The promise Stephen Harper made to voters in 2011 – and broke in 2014

2011 Conservative Party Election Platform

The 2011 Conservative Party of Canada election platform (picture with link above) made a very specific promise to voters who were parents with children under the age of 18. Here is how the Family Tax Cut, as it was called in 2011, was presented to voters:

…couples with the same number of children and the same total income are not treated equally. A two-income couple, in which one spouse earns more than the other, pays more federal income tax than a two-income couple in which the two spouses earn equal amounts. And a single-income couple pays even more.

We will soon be in a position to take an historic step forward to achieve greater fairness for families. We will establish the Family Tax Cut : income sharing for couples with dependent children under 18 years of age. This will give spouses the choice to share up to $50,000 of their household income, for federal income-tax purposes. This important new measure will be implemented when the federal budget is balanced within our next full term in office.

The results will be significant   tax relief for approximately 1.8 million Canadian families – each of them saving, on average, $1,300 per year. Most of all, it will ensure that the federal income tax system respects and supports the choices that families make. It will increase fairness for single-income couples. And it will ease the burden on double-income families, by allowing them to keep more of what they earn and to benefit more from having a second income.

This was a very specific promise. You can read it for yourself on page 26 of the document. (And one which will benefit my family).

Today, Harper told Canadians he would not honour that commitment.

First, Conservatives promised this Family Tax Cut “when the federal budget is balanced.” The federal budget has not been balanced.

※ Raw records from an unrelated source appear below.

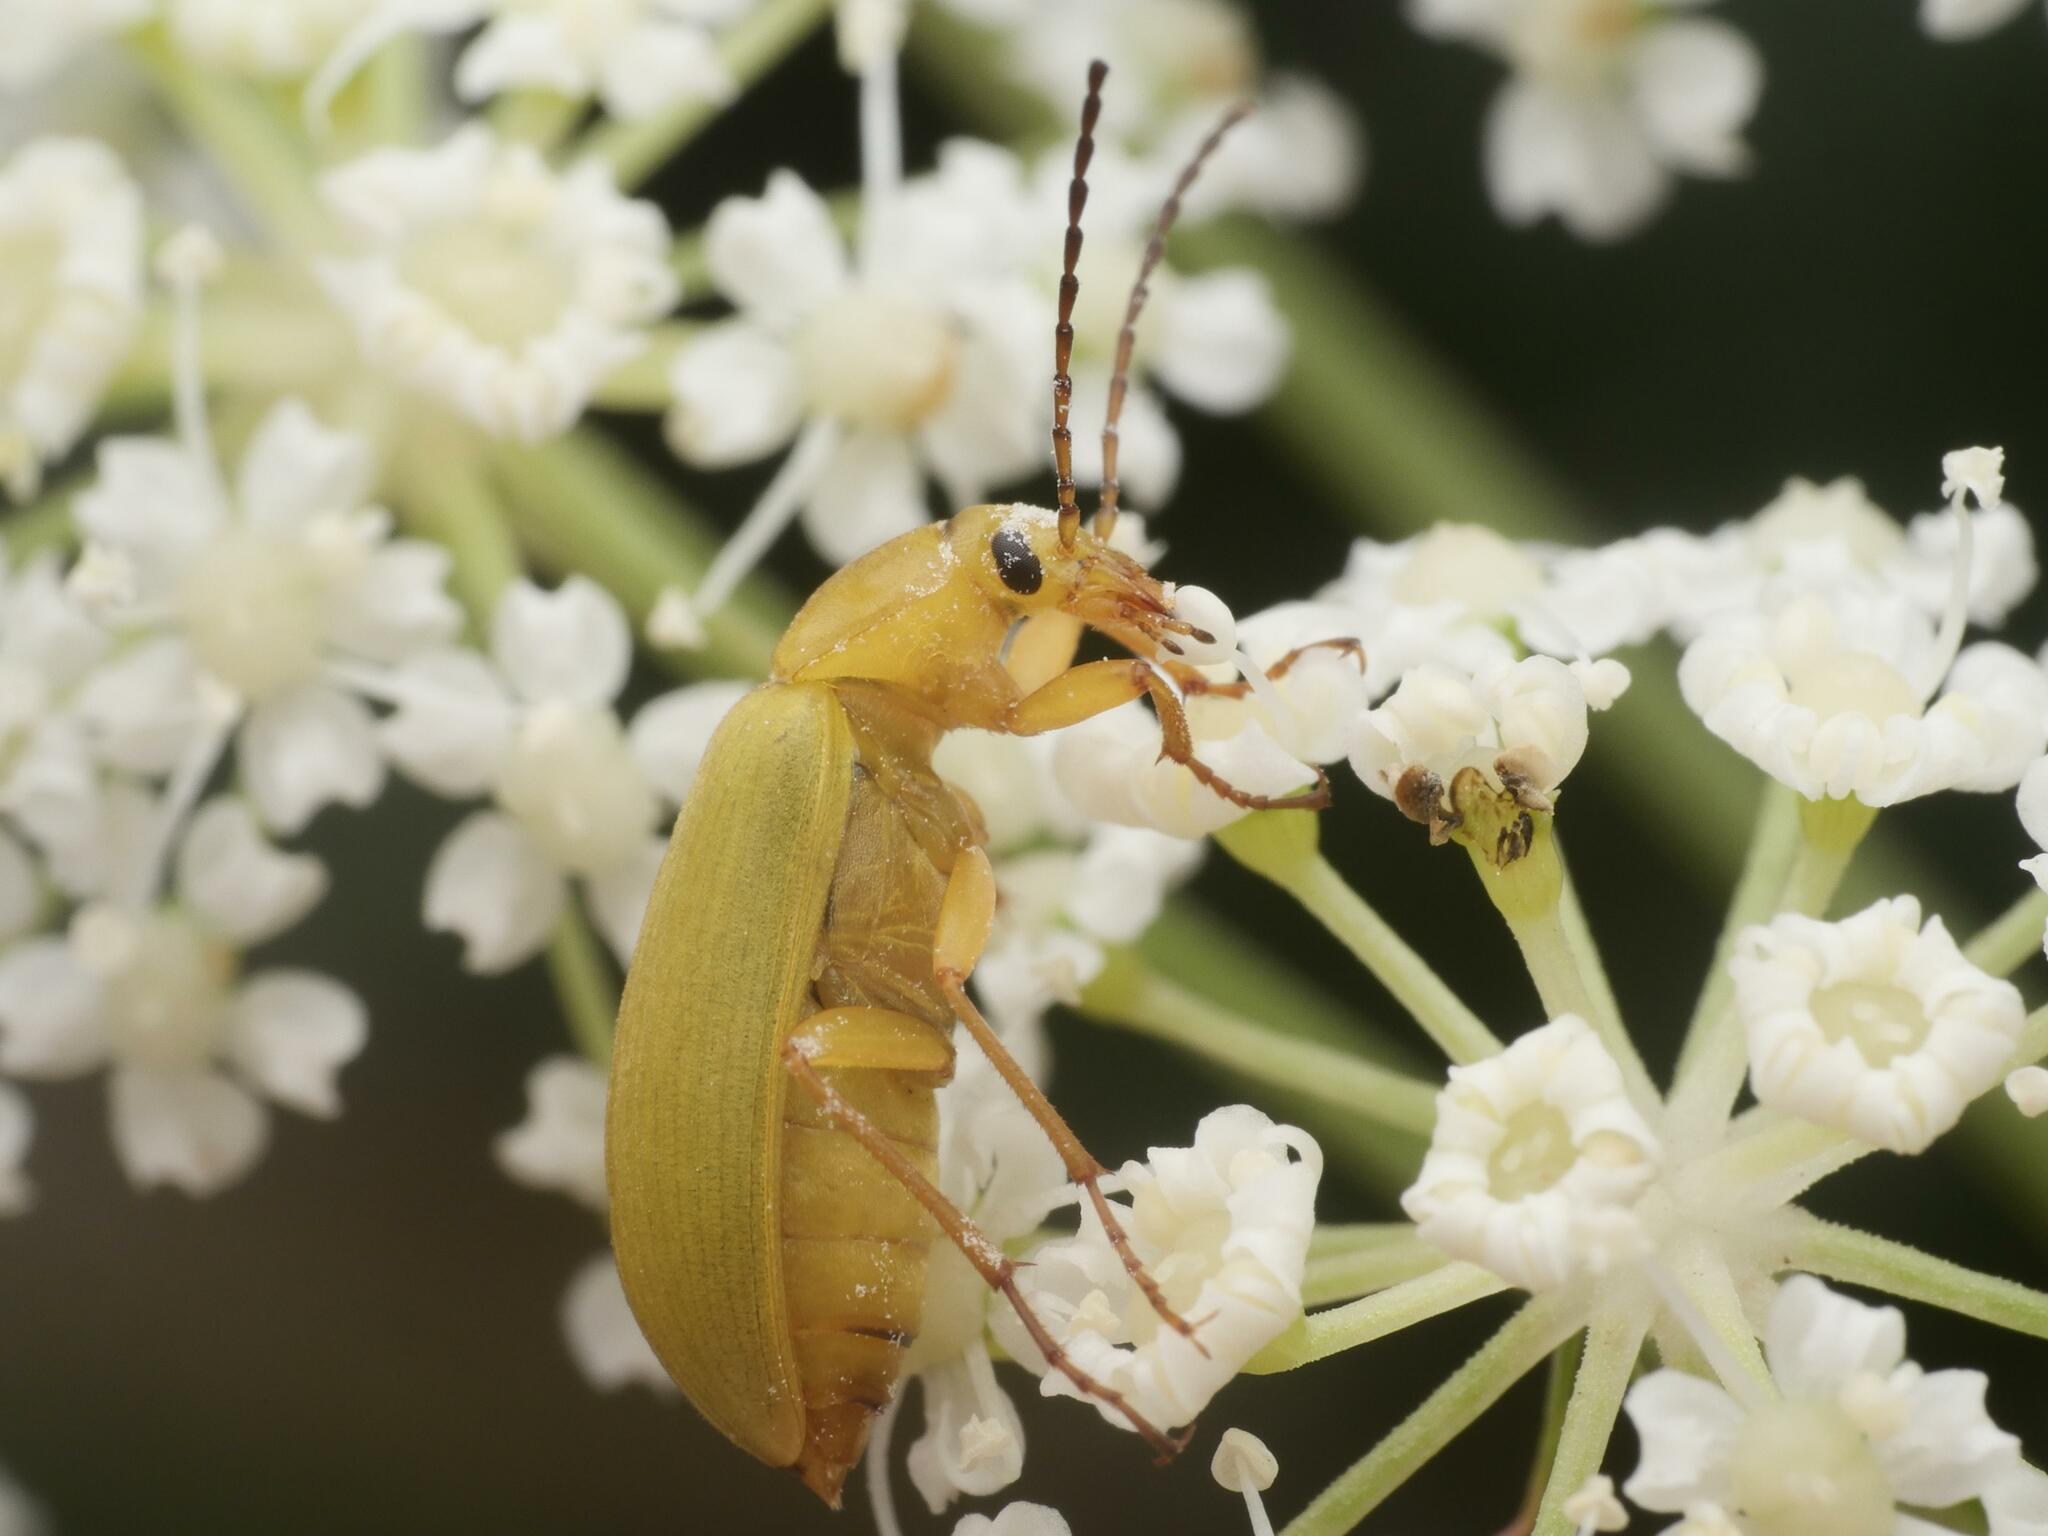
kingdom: Animalia
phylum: Arthropoda
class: Insecta
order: Coleoptera
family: Tenebrionidae
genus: Cteniopus
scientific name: Cteniopus sulphureus
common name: Sulphur beetle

In fact, the prime minister himself told us that on Oct. 9 at an event in Oshawa when he announced that he was doubling the Children’s Fitness Tax Credit (something else the Conservatives said they would do only when the budget is balanced).  At that event, Harper himself said we’d finish this current fiscal year with “a small deficit.”

So that means Canada is borrowing $3-billion — three billion dollars! — to cover the shortfall in revenues it will incur so that it can give a key group of voters a big tax break.

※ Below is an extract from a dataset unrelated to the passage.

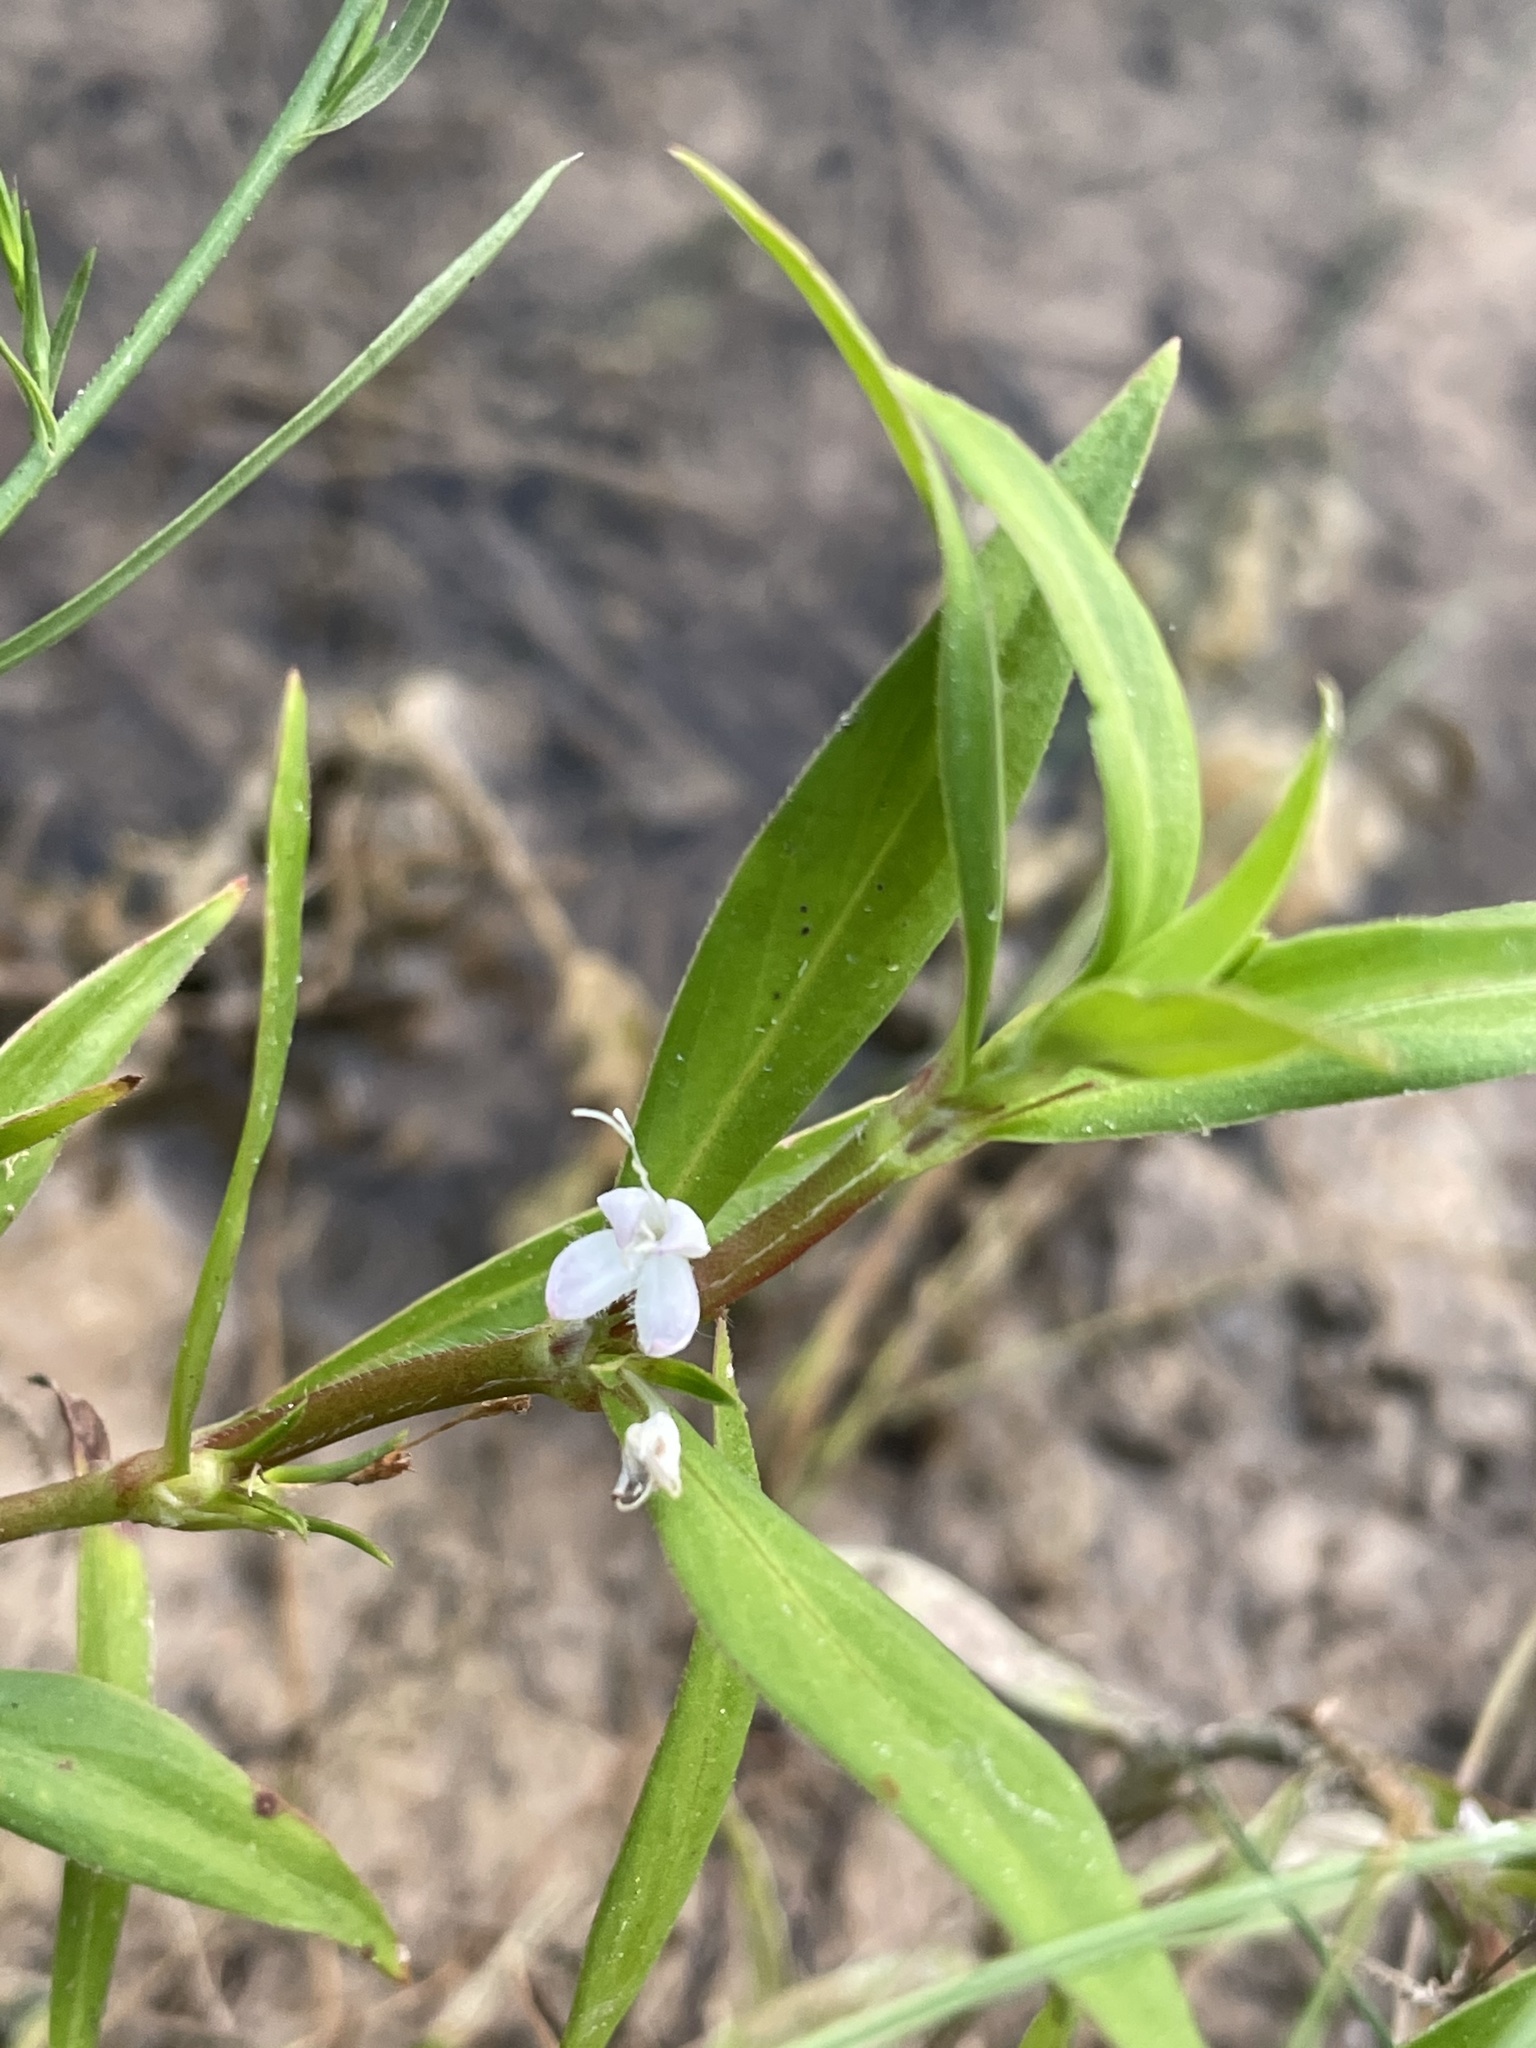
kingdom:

Secondly: There never was to be a cap on this income splitting scheme. Putting a cap on it is what in some quarters would be called “bait and switch.”

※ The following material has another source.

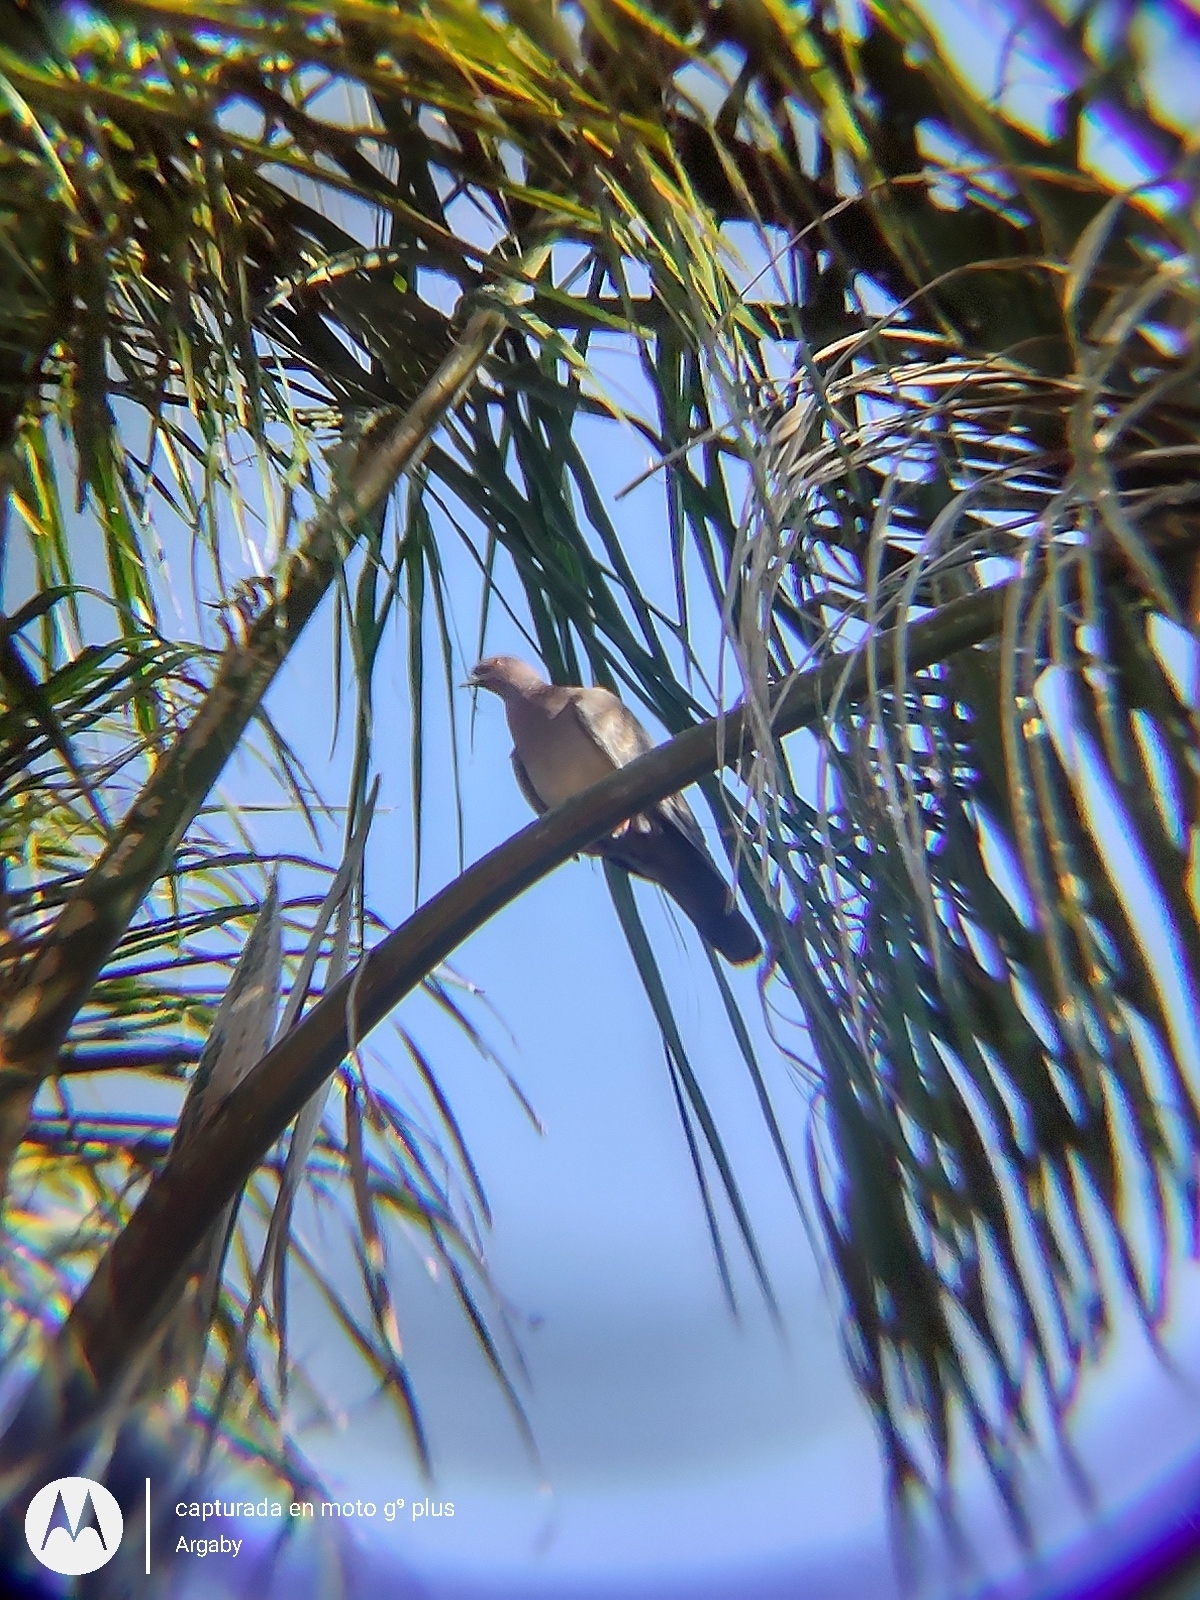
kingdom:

I suspect there were more than a few voters who like Harper’s promise here: Balance the budget and, once you’ve done that and once we can afford it, then provide your “Family Tax Cut.”

All of that said, I expect I will be a lonely voice complaining about this broke promise because rather than lower taxes on Canadians who have children and a spouse who does not work or who earns a substantially lower income, Harper today has announced a vast income redistribution scheme for all Canadians with children. One parent, two parents, eight parents — all you need is a child to qualify:

The Government’s proposed new measures consist of the following:

* The Family Tax Cut, a new federal non-refundable credit of up to $2,000 for couples with children under 18, effective as of the 2014 taxation year.

* An enhancement of the Universal Child Care Benefit that would provide an increased benefit of $160 per month for children under the age of 6 – up from $100 per month, and a new benefit of $60 per month for children aged 6 through 17, effective January 1, 2015. The enhanced Universal Child Care Benefit would replace the existing Child Tax Credit for the 2015 and subsequent taxation years.

* A $1,000 increase in the maximum dollar amounts that can be claimed under the Child Care Expense Deduction, effective for the 2015 taxation year. This means that the maximum amount would increase to $8,000 from $7,000 per child under age 7, to $5,000 from $4,000 for each child aged 7 through 16 (and infirm dependent children over age 16), and to $11,000 from $10,000 for children who are eligible for the Disability Tax Credit.

When all these measures are fully implemented in 2015-2016, the net cost to the federal treasury will be $4.6 billion and 4 million Canadian households will benefit. The cost of those measures — cost, here, being foregone tax revenue — that will take place right away is about $3 billion.

3 thoughts on “The promise Stephen Harper made to voters in 2011 – and broke in 2014”

    1. What about us Canadians who’ve already spent our savings raising & educating our children? What does Mr. Harper have for us to chew on, a bone???

  1. I disagree that the measure recently announced is a “broken promise”.

    From cited 2011 Conservative platform:
    “This will give spouses the choice to share up to $50,000 of their household income, for federal income-tax purposes. …
    The results will be significant   tax relief for approximately 1.8 million Canadian families – each of them saving, on average, $1,300 per year. …”
    That “average”, based on the limited household income shared, implies a cap close to the $2000 in the recently announced program. So, your “bait & switch” argument is not valid, IMO.

    As for borrowing $3B to benefit a specific segment of the population … isn’t that done by all political parties? And isn’t that what most Canadians expect, i.e. measures to benefit THEM personally but elimination of all other programs that don’t benefit THEM personally because they’re unnecessary and/or wasteful? Austerity? The outcry is NIMBY! I mean, when singles complain that the “Family Tax Cut”, designed for COUPLES, does not help THEM, have we not reached a bizarre kind of argument?